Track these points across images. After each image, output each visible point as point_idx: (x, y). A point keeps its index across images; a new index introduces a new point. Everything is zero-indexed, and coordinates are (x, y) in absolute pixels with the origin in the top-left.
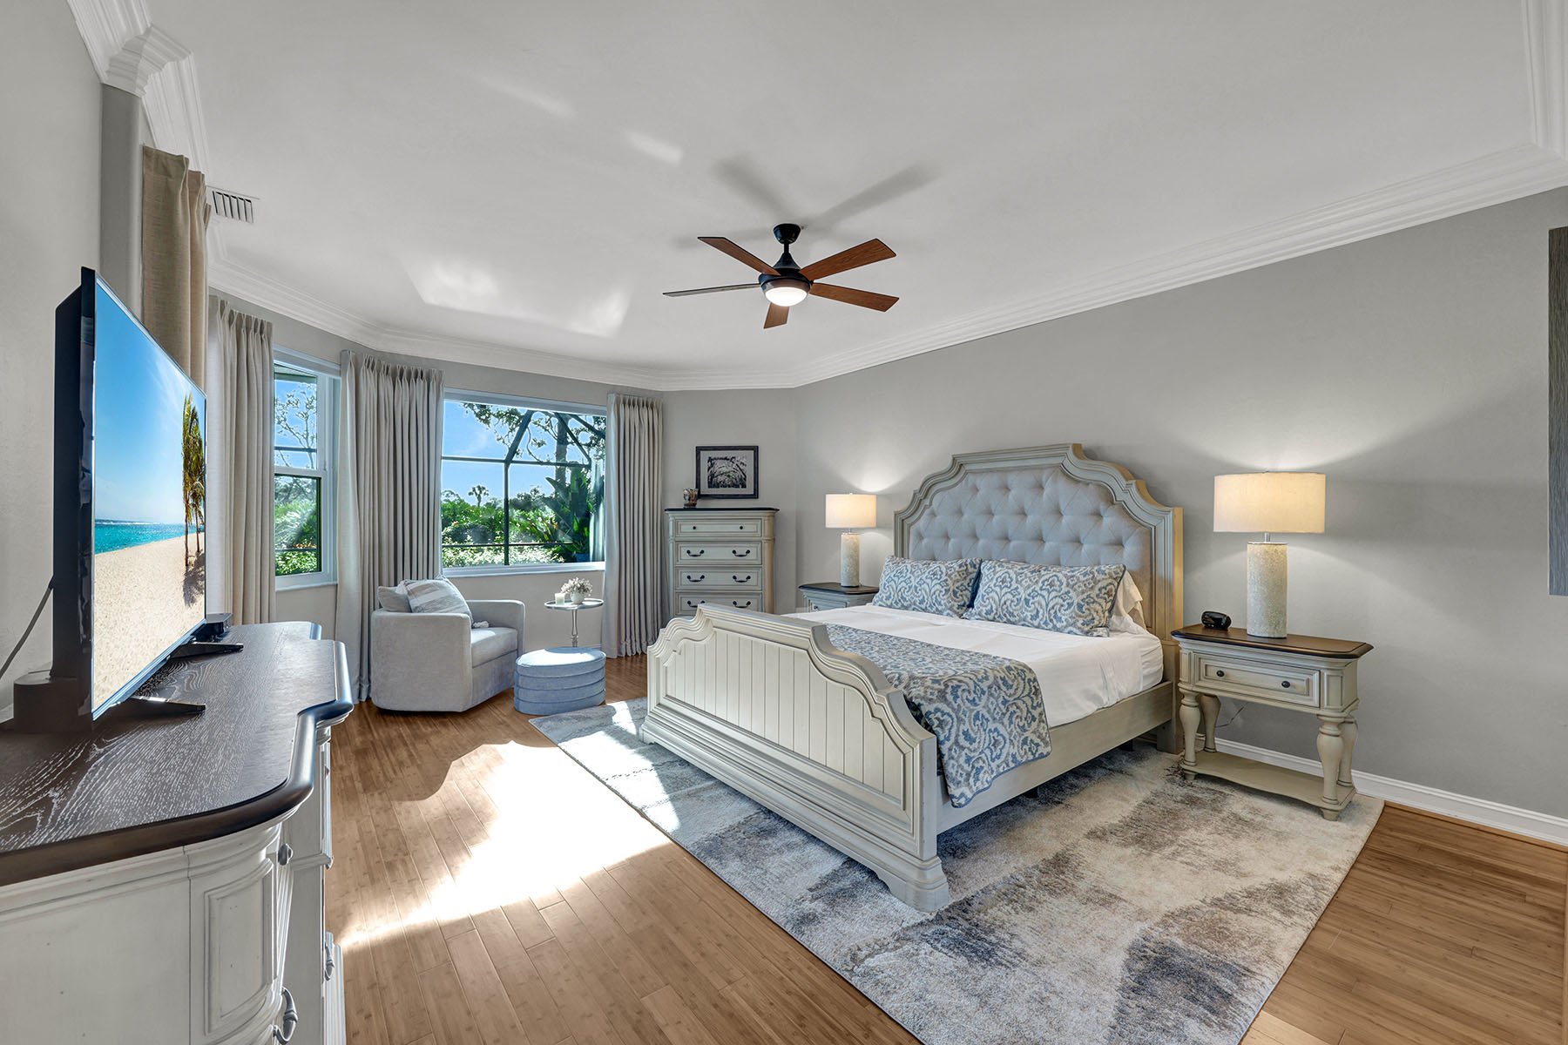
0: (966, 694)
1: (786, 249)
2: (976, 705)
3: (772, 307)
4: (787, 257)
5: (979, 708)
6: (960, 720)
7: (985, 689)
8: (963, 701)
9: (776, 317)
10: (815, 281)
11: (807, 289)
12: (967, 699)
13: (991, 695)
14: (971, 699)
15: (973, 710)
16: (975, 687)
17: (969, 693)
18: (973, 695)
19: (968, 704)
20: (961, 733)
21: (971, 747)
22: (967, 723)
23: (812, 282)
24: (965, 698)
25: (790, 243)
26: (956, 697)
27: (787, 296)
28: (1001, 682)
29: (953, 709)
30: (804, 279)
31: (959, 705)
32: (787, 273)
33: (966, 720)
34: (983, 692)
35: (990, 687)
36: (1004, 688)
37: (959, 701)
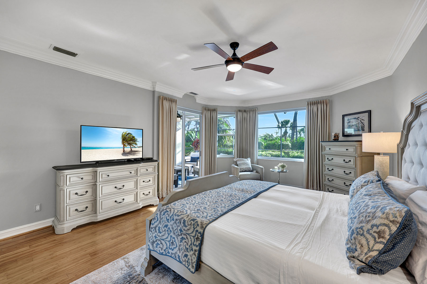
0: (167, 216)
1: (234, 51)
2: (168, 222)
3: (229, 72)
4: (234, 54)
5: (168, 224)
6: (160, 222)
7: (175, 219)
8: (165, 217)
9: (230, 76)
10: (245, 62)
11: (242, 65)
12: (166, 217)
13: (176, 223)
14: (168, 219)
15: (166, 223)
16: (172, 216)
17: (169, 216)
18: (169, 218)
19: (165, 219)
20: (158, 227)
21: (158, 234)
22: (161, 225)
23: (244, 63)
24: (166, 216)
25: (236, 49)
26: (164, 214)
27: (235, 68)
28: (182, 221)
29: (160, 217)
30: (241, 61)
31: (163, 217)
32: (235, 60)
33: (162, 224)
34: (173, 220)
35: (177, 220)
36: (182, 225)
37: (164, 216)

- [Task to complete]
In the data above, find the line that contains "5: (979, 708)" and the line that contains "36: (1004, 688)". Repeat exactly those lines and every line between them, and only those.

- [Result]
5: (979, 708)
6: (960, 720)
7: (985, 689)
8: (963, 701)
9: (776, 317)
10: (815, 281)
11: (807, 289)
12: (967, 699)
13: (991, 695)
14: (971, 699)
15: (973, 710)
16: (975, 687)
17: (969, 693)
18: (973, 695)
19: (968, 704)
20: (961, 733)
21: (971, 747)
22: (967, 723)
23: (812, 282)
24: (965, 698)
25: (790, 243)
26: (956, 697)
27: (787, 296)
28: (1001, 682)
29: (953, 709)
30: (804, 279)
31: (959, 705)
32: (787, 273)
33: (966, 720)
34: (983, 692)
35: (990, 687)
36: (1004, 688)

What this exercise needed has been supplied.